Les Oiseaux de France.—Roger Reboussin. 1999 (edited by Pierre Jeanson). 381 pp., 388 color plates. ISBN 2-9514488-0-5. Cloth, in slip case. Distributed by NHBS Ltd, 2-3 Wills Road, Totnes, Devon TQ9 5XN, United Kingdom, and the Association “Les Amis de Reboussin,” 164bis, avenue Charles de Gaulle, 92200 Neuilly-sur-Seine (France). Price: 395 FF ($51).—Since his early childhood, Roger Reboussin (1881–1965) held a life-long passion for animals, painting, and hunting, as well as a love for his native countryside. Because he always remained so tied to his birthplace, he is not well known outside western Europe in spite of his abundant productivity. This includes the illustration of more than 20 books (all in French) on hunting, birds, natural history, and related fables and legends. His gouache and water color paintings convey his feelings for nature, his love of life, his intimate knowledge of birds and his acute sense of movements in a way few artists have ever succeeded in doing. As one of France's most famous animal painters, Reboussin won prizes in many exhibitions from 1907 to 1945, retaining to his death the prestigious title of “Master of Drawing” at the Paris Museum of Natural History.
Reboussin began his monumental work on The Birds of France at the request and under the private commission of his friend and patron, Marcel Jeanson, a great French ornithologist, book collector and hunter. The goal was to portray, in their natural hab-itat, all bird species recorded in France to date. It took nearly 30 years to be completed. This superb collection of 388 gouaches, the favorite medium of this artist, is now published by Pierre Jeanson, the son of Reboussin's original and faithful supporter. Most of the species are drawn from personal field experience, and the artist succeeded in capturing some of the movement and “attitude” typical of each one. Reboussin combined his interpretation of the spirit of life with a rigorous, yet spontaneous way of painting birds, which was in the impressionist style of his time. Nevertheless, he accomplished this with the accuracy of a portraitist combined with the sharpness and realism of a naturalist. The quality of the edition and the size of the reproductions do justice to the artwork, making the volume much more than a simple coffee table book.

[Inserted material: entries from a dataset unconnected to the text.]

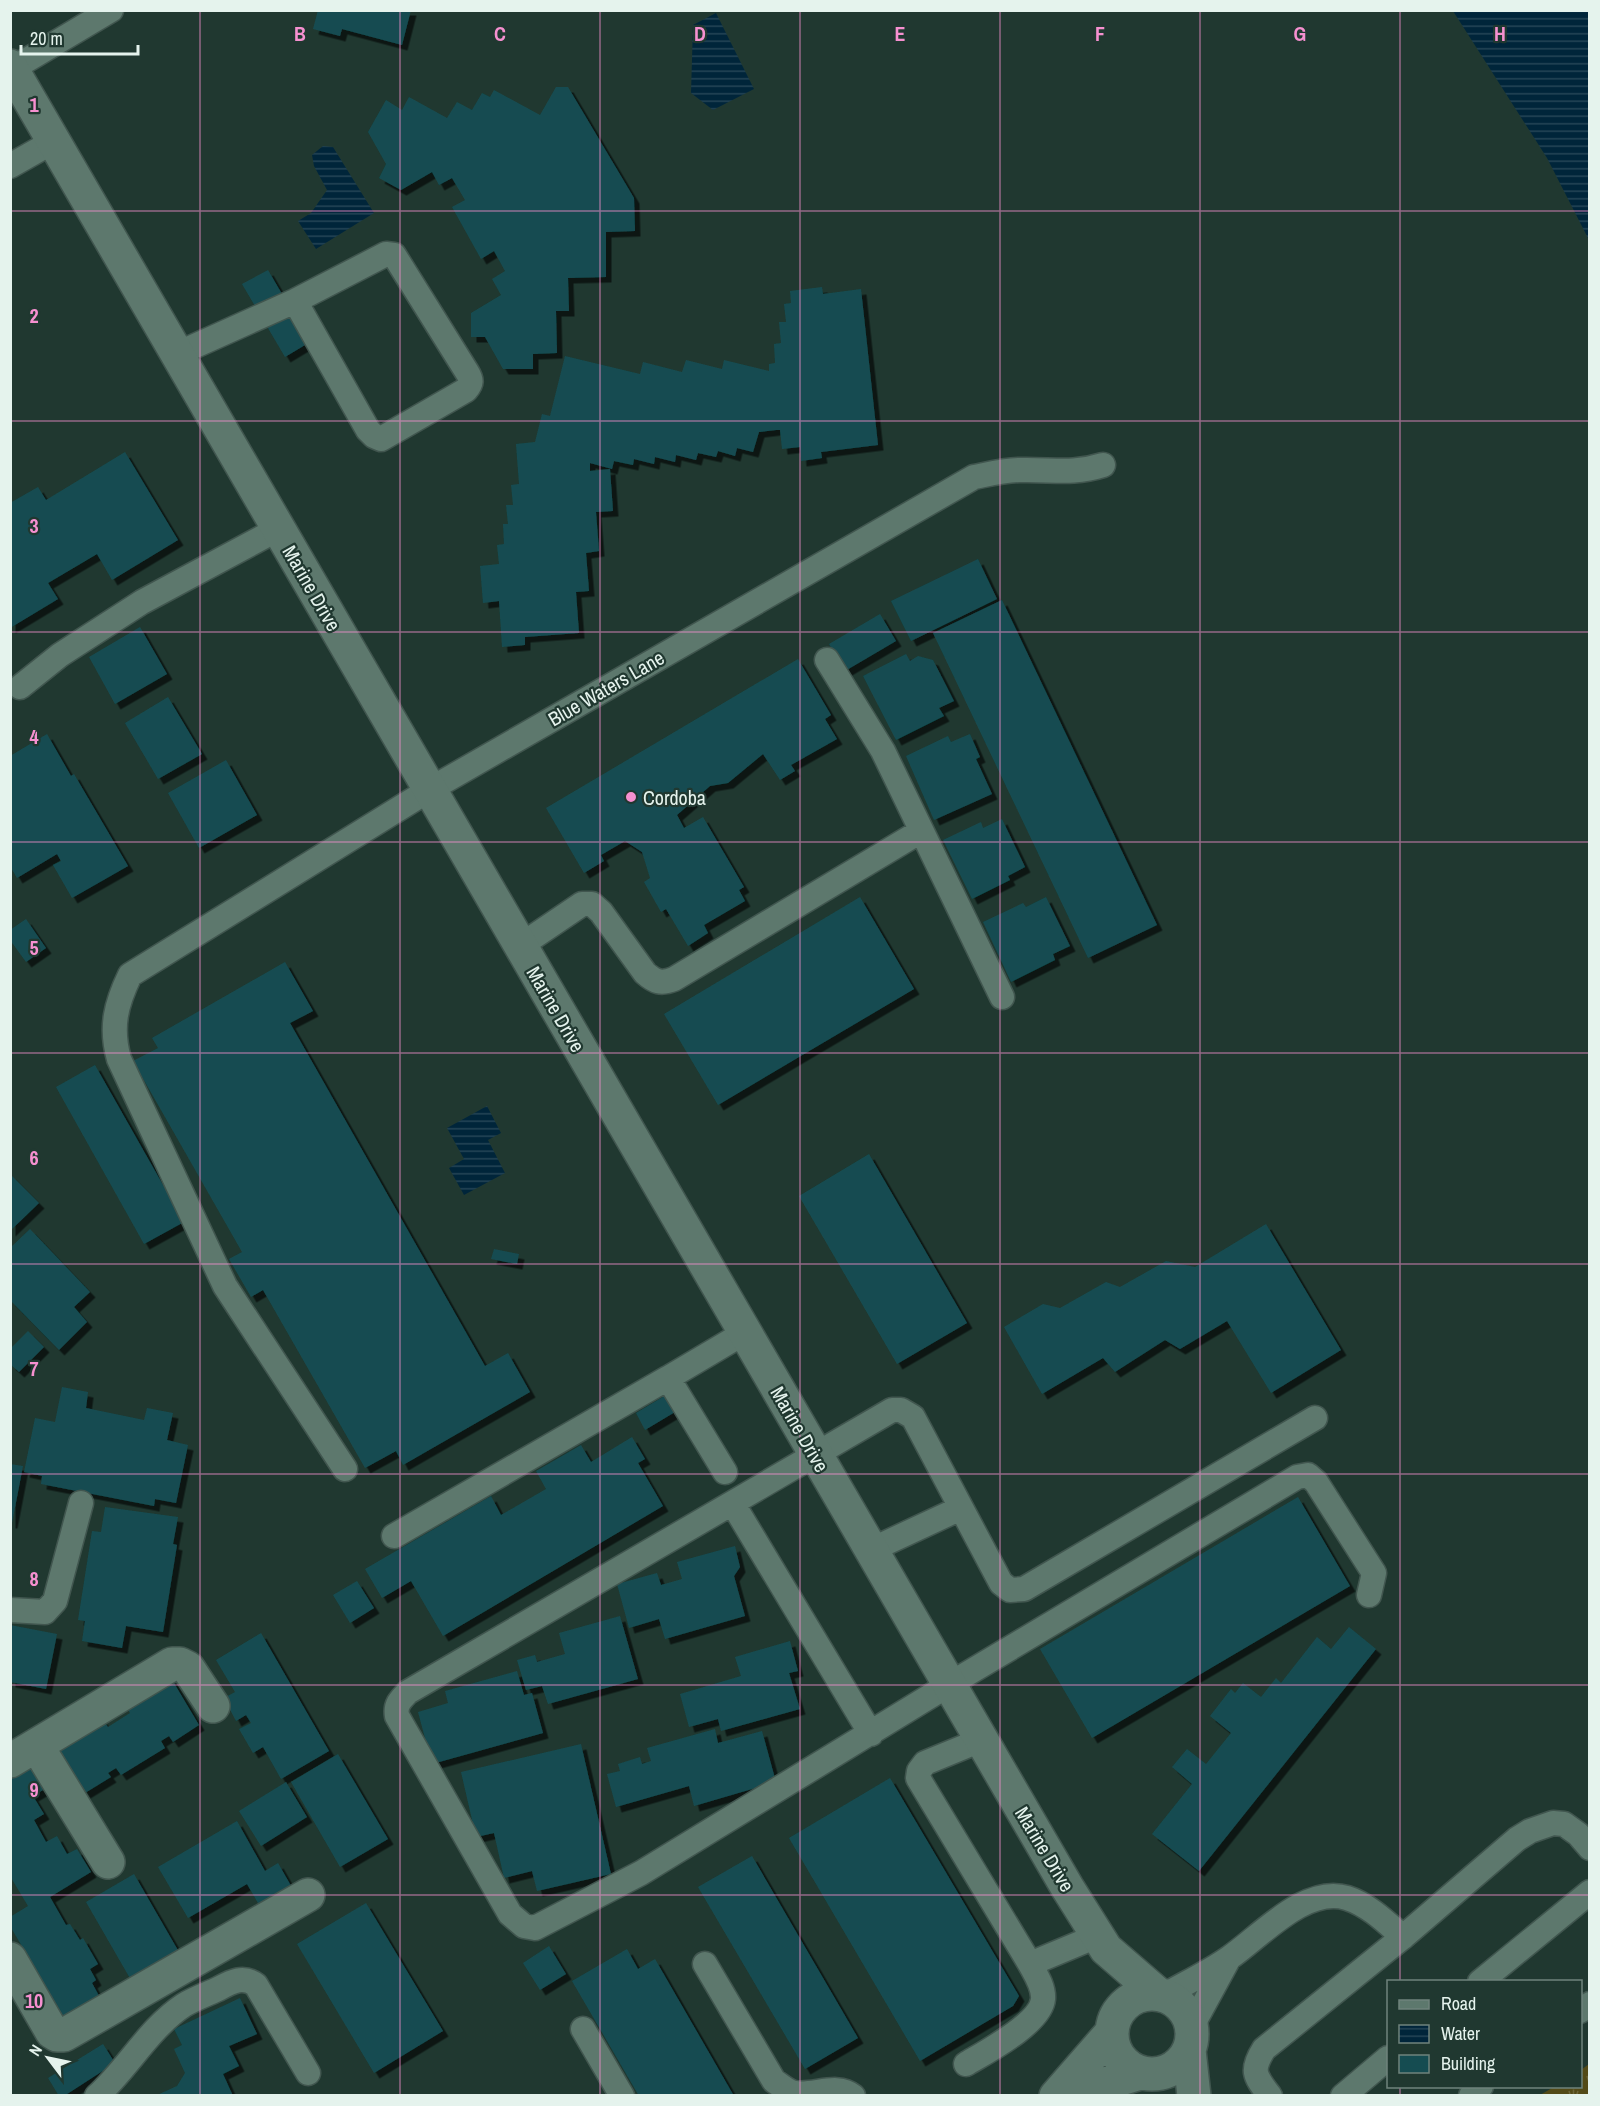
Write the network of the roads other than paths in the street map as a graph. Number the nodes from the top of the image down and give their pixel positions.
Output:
1 (111, 10) edge
2 (11, 67) edge
3 (54, 141) junction
4 (10, 166) edge
5 (295, 301) junction
6 (177, 354) junction
7 (1103, 465) dead end
8 (278, 529) junction
9 (827, 660) dead end
10 (20, 687) dead end
11 (429, 790) junction
12 (921, 831) junction
13 (520, 946) junction
14 (1002, 997) dead end
15 (744, 1333) junction
16 (668, 1378) junction
17 (1315, 1418) dead end
18 (816, 1456) junction
19 (345, 1469) dead end
20 (725, 1472) dead end
21 (81, 1503) dead end
22 (733, 1504) junction
23 (961, 1508) junction
24 (394, 1536) dead end
25 (871, 1550) junction
26 (1369, 1595) dead end
27 (10, 1610) edge
28 (950, 1684) junction
29 (213, 1706) dead end
30 (870, 1734) junction
31 (981, 1740) junction
32 (24, 1754) edge
33 (1590, 1848) edge
34 (108, 1862) dead end
35 (1590, 1892) edge
36 (308, 1895) dead end
37 (1403, 1937) junction
38 (1101, 1943) junction
39 (1229, 1958) junction
40 (10, 1959) edge
41 (705, 1964) dead end
42 (1030, 1964) junction
43 (1482, 1980) edge
44 (1162, 1995) junction
45 (583, 2029) dead end
46 (1112, 2030) junction
47 (1190, 2038) junction
48 (1387, 2060) edge
49 (966, 2064) dead end
50 (308, 2073) dead end
51 (1148, 2081) edge
52 (97, 2096) edge
53 (622, 2096) edge
54 (853, 2096) edge
55 (1056, 2096) edge
56 (1066, 2096) edge
57 (1194, 2096) edge
58 (1270, 2096) edge
59 (1343, 2096) edge

1 - 2 lane
2 - 3 street, Marine Drive
3 - 4 lane
3 - 6 street, Marine Drive
5 - 5 lane
5 - 6 lane
6 - 8 street, Marine Drive
7 - 11 lane, Blue Waters Lane
8 - 10 lane
8 - 11 street, Marine Drive
9 - 12 lane
11 - 13 street, Marine Drive
11 - 19 lane, Blue Waters Lane
12 - 13 lane
12 - 14 lane
13 - 15 street, Marine Drive
15 - 16 lane
15 - 18 street, Marine Drive
16 - 20 lane
16 - 24 lane
17 - 23 lane
18 - 22 lane
18 - 23 lane
18 - 25 street, Marine Drive
21 - 27 lane
22 - 30 lane
22 - 30 lane
23 - 25 lane
25 - 28 street, Marine Drive
26 - 28 lane
28 - 30 lane
28 - 31 street, Marine Drive
29 - 32 street
31 - 38 street, Marine Drive
31 - 42 lane
32 - 34 street
33 - 37 lane
35 - 43 lane
36 - 40 street
37 - 39 lane
37 - 58 lane
38 - 42 lane
38 - 44 street, Marine Drive
38 - 46 street, Marine Drive
39 - 44 lane
39 - 47 lane
41 - 54 lane
42 - 49 lane
44 - 46 street
44 - 47 street
45 - 53 lane
46 - 51 street
46 - 55 street
47 - 51 street
47 - 57 street
48 - 59 lane
50 - 52 lane
51 - 56 street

The text is limited to draft prefaces written by Marcel Jeanson and Roger Reboussin in the early 1940s, and a more recent introduction. All of the prefaces are in French and English, making the book accessible to a wide audience. The birds, all depicted in color and often covering an entire page, are presented in scientific, systematic order by their French, English, and Latin names. Details on family status, sex and age characteristics, position in the plate, and alternative French names are given in a 12 page appendix at the end of the book. Many plates depict a single species. Sometimes, two consecutive plates are devoted to the same species, whereas other plates illustrate two to four species together. It is unfortunate, however, that in such a high quality publication there are so many spelling errors to the Latin, English, and even the French names. There are few entirely erroneous names (i.e. the Latin name of the Honey Buzzard, Pernis apivorus, and an inversion between the identification information of two terns species). Moreover, the specific English names of several species are not given (e.g. the use of “Buzzard” for the Common Buzzard, Buteo buteo). Fortunately, most errors seem to have been corrected in a second edition now available.
The book would have been better titled “The Birds of Europe,” because not only are all French breeding species and regular migrants illustrated, but so too are many taxa that are only rare vagrants in France, leaving very few European species not represented (these are cited in an appendix). Also, from an ornithologist's point of view, the paintings of passerines are sharper and more accurate than are many of those of nonpasserines. In spite of these minor criticisms, this splendid homage to the memory of a great artist is worthy of the book shelves belonging to artists, naturalists, amateur ornithologists, and hunters alike.